A morte de Eric Garner ainda provoca a revolta de muitos cidadãos americanos. Entidades de defesa dos direitos civis estão organizando uma grande marcha, em Nova Iorque, para o dia 23 de agosto.
Outro vídeo viralizado na internet flagra o abuso da força policial em um trem do metrô de Nova Iorque, em maio deste ano (2014). Um homem negro não-identificado dormia no trem depois de voltar do trabalho. Os policiais entram no vagão e tentam efetuar a prisão. O homem resiste e pede para que a operação seja filmada por outros passageiros, explicando que estava apenas dormindo. Logo, mais policiais chegam e conseguem paralisá-lo de forma violenta, levando-o à delegacia. O motivo alegado pelo departamento de polícia é que ele estava ocupando mais de um assento, o que configuraria um crime na cidade.
Pelo vídeo é possível notar que o trem está praticamente vazio.
Confira:
Infelizmente, os assassinatos recentes de negros não são novidades nas ações policiais pelos Estados Unidos.
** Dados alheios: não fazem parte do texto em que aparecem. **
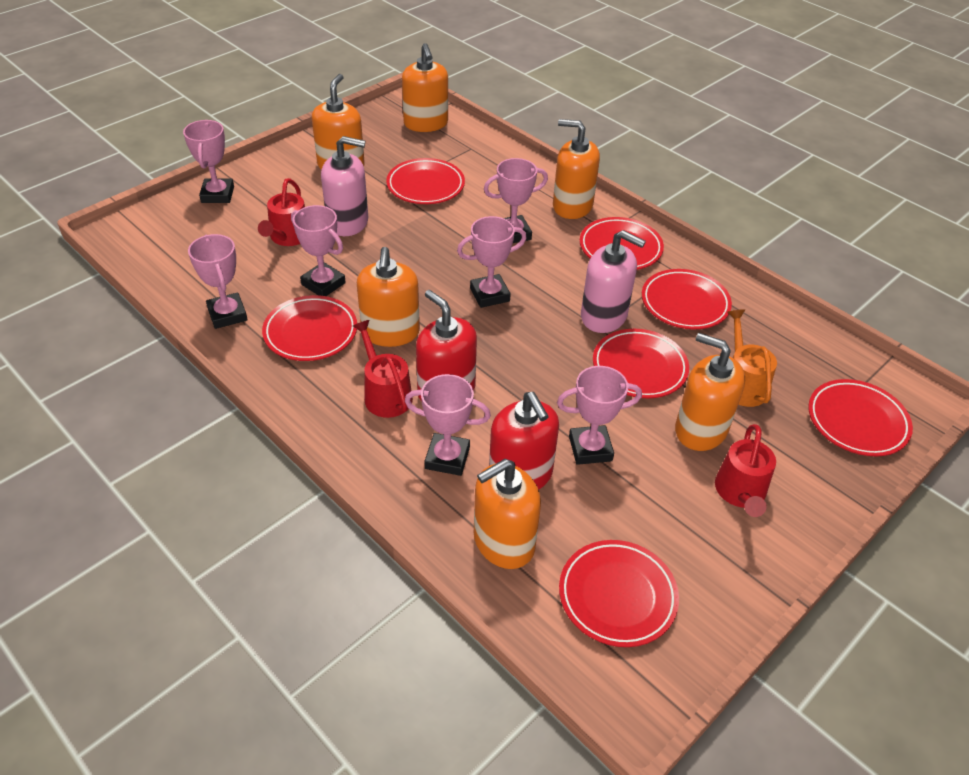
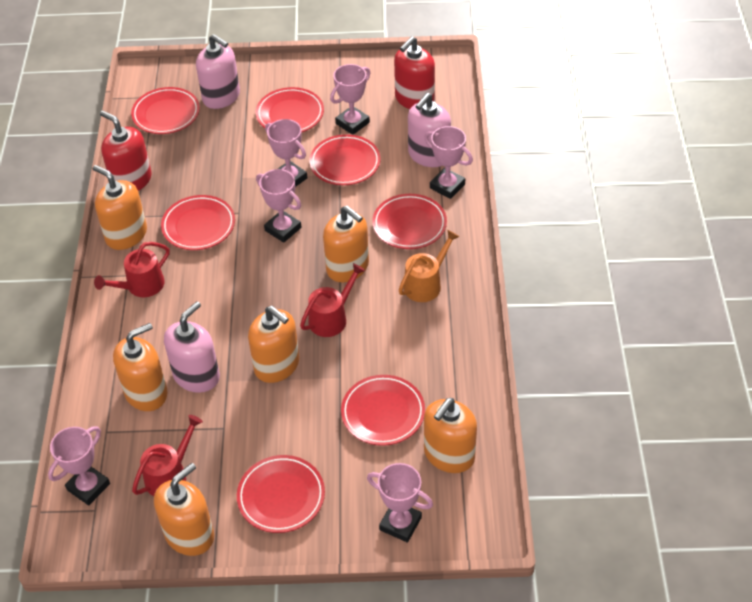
pink soap dispenser: 2 -> 3
pink trophy: 7 -> 6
Em 1991, a polícia de Los Angeles espancou Rodney King, um taxista negro, parado sob a acusação de dirigir em alta velocidade. As agressões foram filmadas. No ano seguinte, um júri inocentou os agressores, gerando revolta da população. As ruas foram tomadas por uma onda de insatisfação de cidadãos cansados de sofrerem os abusos de uma polícia sectária e racista. Foram seis dias de tumultos, provocando 53 mortes.
Protesto em 1992 nos EUA
Em 2012, mais um caso de impunidade gerou manifestações por todo o país. Trayvon Martin, 17, foi assassinado a tiros por George Zimmerman, segurança de um condomínio onde o jovem estava hospedado, na Flórida. Zimmerman foi inocentado de culpa pelo júri da Califórnia, que considerou a ação como legítima defesa. Novamente, o povo protestou violentamente exigindo justiça no caso.
Protesto em 2012 nos EUA
Os fatos recentes envolvem o abuso de poder das polícias norte-americanas e o direcionamento da violência aos cidadãos negros e pobres e às comunidades periféricas. Uma triste coincidência com a Polícia Militar no Brasil, que também possui alvos definidos e utiliza a violência de forma arbitrária e desproporcional.
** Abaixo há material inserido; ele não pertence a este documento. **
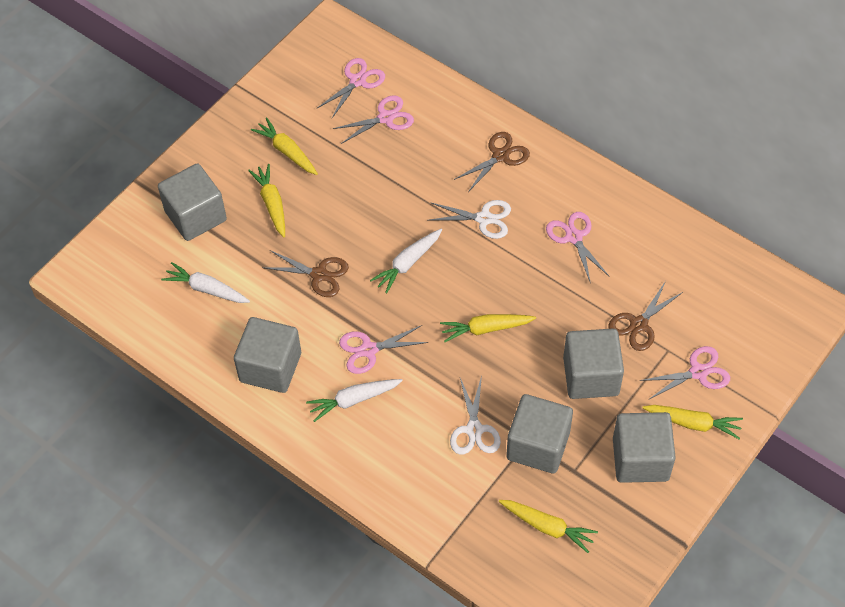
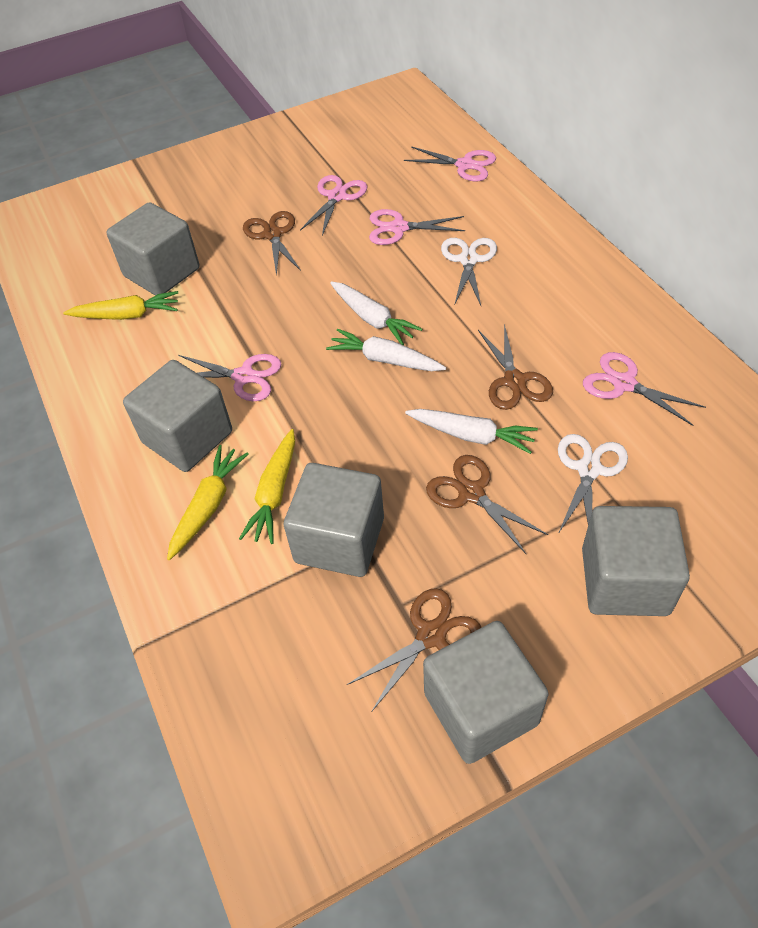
brown scissors: 3 -> 4
yellow carrot: 5 -> 3

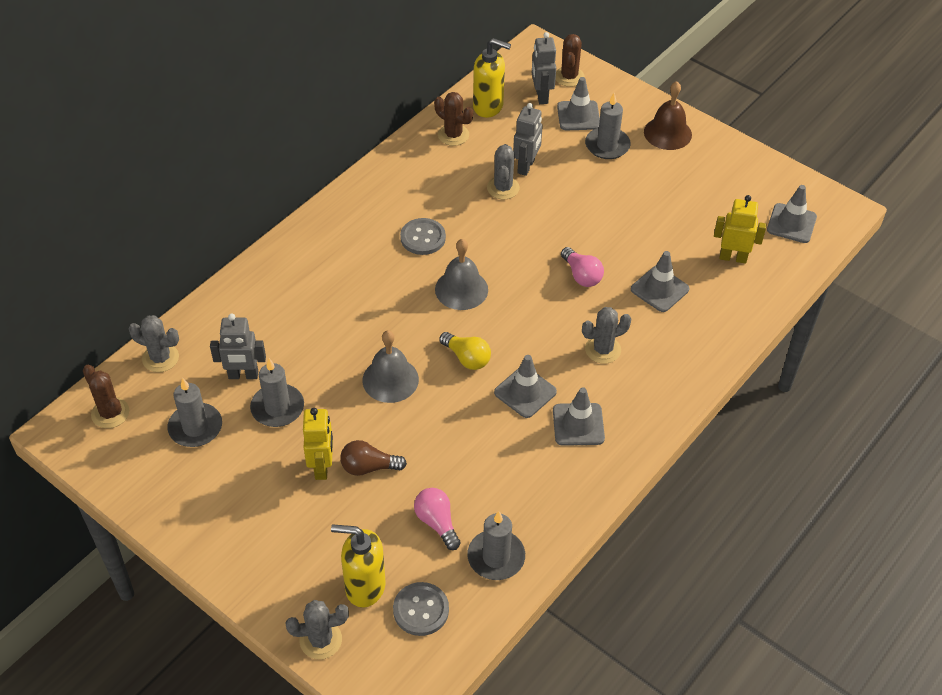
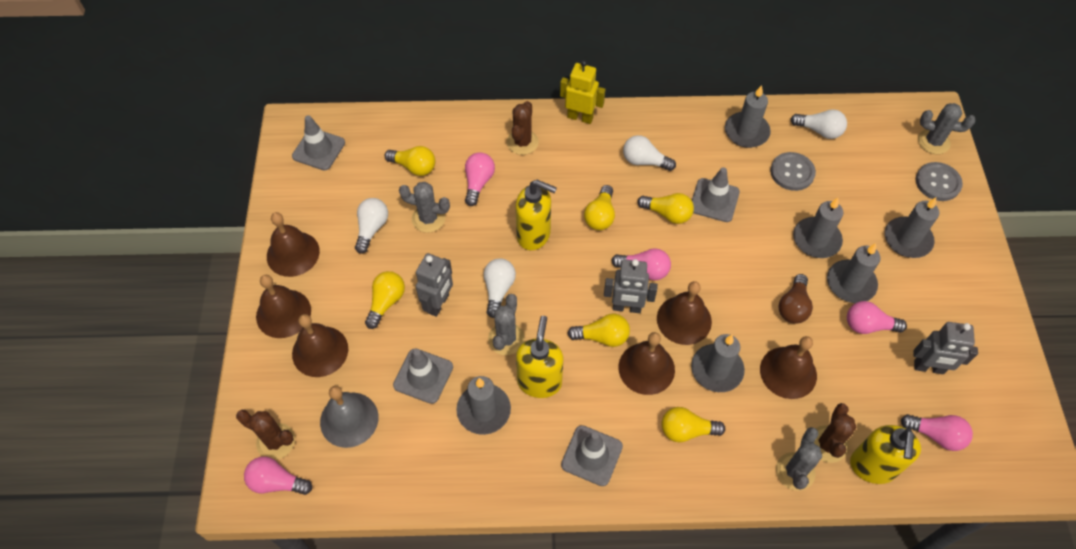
brown bell: 1 -> 6
grey bell: 2 -> 1
grey candle: 4 -> 6
grey traffic cone: 5 -> 4
pink light bulb: 2 -> 5
white light bulb: 0 -> 4
yellow light bulb: 1 -> 6
yellow robot: 2 -> 1
yellow soap dispenser: 2 -> 3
Dados recentes da Secretaria de Segurança Pública paulista mostram que a PM de São Paulo matou mais em cinco anos do que todas as polícias norte-americanas juntas. Para muitos, os números devem ter soado como o retrato de uma polícia decente nos EUA. Fatos como estes mostram que o racismo e a violência estão institucionalizadas dos EUA ao Brasil, e por todo o planeta.
Por Thiago Gabriel, Revista Vaidapé.